What's on the Front Page
The Springfield Weekly Republican's Thanksgiving Day edition tackles New England's economic future with characteristic earnestness. The lead story celebrates the New England Council's efforts under Secretary Herbert Hoover's leadership to rehabilitate Vermont's economy through coordinated bank lending—a 'self-help' model that reflects Depression-era anxieties about regional decline. The paper praises the council's constructive criticism of failing industries, particularly the cotton trade, while warning against over-organization. Separately, a major legislative push aims to police the legal profession: Representative Henry L. Shattuck and two prominent Boston attorneys have filed a bill giving Massachusetts's Supreme Court new power to censure and suspend attorneys for malpractice, not merely remove them. The proposal divides the state into three districts with bar committees to hear complaints. Meanwhile, the paper reflects ruefully on the late railroad magnate Charles S. Mellen, whose grandiose plan to unify New England railroads and redevelop Springfield's riverfront collapsed after his power was broken. The abandoned Lee-Huntington trolley line stands as a monument to his wasteful ambitions. On a brighter note, flood control dams on the Connecticut River proved their worth during the recent deluge, with storage reservoirs reducing the Deerfield River flood flow by 60 percent.
Why It Matters
This page captures America in late 1927—prosperous on the surface yet deeply anxious about structural problems. Secretary Hoover, soon to be president, was actively reshaping the government's role in regional economic development, moving away from laissez-faire toward coordinated private-sector solutions. The bar reform bill reflects broader Progressive Era concerns about professional ethics and accountability that would define 1930s regulation. Most tellingly, the paper's nostalgia for Mellen's failed plans and its celebration of flood-control infrastructure reveal an emerging faith in engineering and government intervention to solve problems—a worldview that would explode into New Deal politics once the stock market crashed two years later.
Hidden Gems
- The paper mentions that during Mellen's first eight years as New Haven Railroad president, only one passenger was killed in an accident—in a decade when the railroads had a terrible safety record nationally. Yet in his final three years, the New Haven's accident record 'went far to arouse public resentment' against him, suggesting his early competence masked deeper management failures.

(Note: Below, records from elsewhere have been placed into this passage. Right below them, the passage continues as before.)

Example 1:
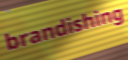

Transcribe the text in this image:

brandishing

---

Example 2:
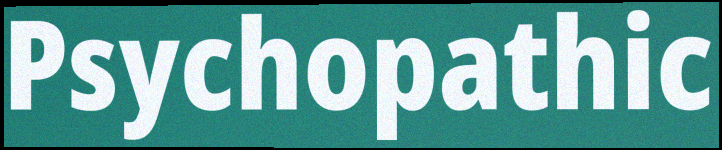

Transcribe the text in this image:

Psychopathic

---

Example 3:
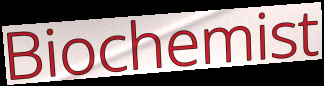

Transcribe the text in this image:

Biochemist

- Colorado's parking strategy for tourists: visitors who leave their cars are tagged by police—not with tickets, but with circular advertisements recommending scenic sites to visit. Springfield is being criticized for the opposite approach: tagging visitor cars with citations, driving them away from the region.

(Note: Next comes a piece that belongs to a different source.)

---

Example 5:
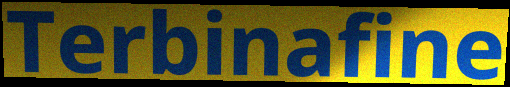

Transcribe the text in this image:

Terbinafine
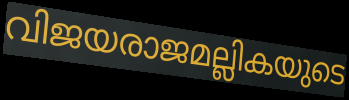
വിജയരാജമല്ലികയുടെ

- The Deerfield River storage dams reduced flood flow by 60 percent during the 1927 disaster, preventing 10 miles of Fitchburg Railroad tracks from being inundated. The paper notes the New England Power Company is planning 90 billion gallons of additional storage capacity—a staggering figure for 1927.

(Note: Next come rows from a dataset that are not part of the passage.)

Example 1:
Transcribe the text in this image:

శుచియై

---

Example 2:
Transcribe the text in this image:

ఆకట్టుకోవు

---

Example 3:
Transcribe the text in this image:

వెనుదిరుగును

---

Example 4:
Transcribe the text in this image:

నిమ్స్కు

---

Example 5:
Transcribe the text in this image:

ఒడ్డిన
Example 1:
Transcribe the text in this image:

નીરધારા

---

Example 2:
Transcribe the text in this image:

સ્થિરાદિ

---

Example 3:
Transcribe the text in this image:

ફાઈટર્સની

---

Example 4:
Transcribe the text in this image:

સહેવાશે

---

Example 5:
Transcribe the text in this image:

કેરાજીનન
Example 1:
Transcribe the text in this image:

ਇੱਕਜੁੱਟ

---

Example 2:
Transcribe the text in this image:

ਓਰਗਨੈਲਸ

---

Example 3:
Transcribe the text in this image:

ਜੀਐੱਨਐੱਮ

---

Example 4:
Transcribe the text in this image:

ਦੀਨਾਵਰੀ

- Principal Carlos B. Ellis's portrait was presented to the High School of Commerce by its alumni. The school had grown from 480 students in its first year to 1,047 just five years later, already surpassing both Central High (971) and Technical High (1,068)—reflecting Springfield's bet on commercial education.
Fun Facts
- Herbert Hoover, mentioned as leading the New England Council's recovery efforts in November 1927, would be elected president one month later and would face the Great Depression within 14 months. His 'self-help' philosophy—private banks coordinating without government mandates—would prove wholly inadequate to the crisis ahead.
- The paper laments that Mellen's broken power prevented Springfield from acquiring 'all the New Haven's broad right of way along the river.' By 1927, the city had just riparian rights and a tiny waterfront park. Today, Springfield's riverfront development—including the Memorial Bridge mentioned in the article—would have been unrecognizable under Mellen's original unified plan.
- The Connecticut River flood control system described here—storage dams reducing the Deerfield flow by 60 percent—represents the early template for what would become New Deal-era infrastructure projects like the Tennessee Valley Authority, authorized just four years after this article was written.
- The bar reform bill's three-district structure and committee-based discipline system anticipated the modern grievance procedures that would become standard nationwide by mid-century. Massachusetts was pioneering professional regulation that would spread across all professions.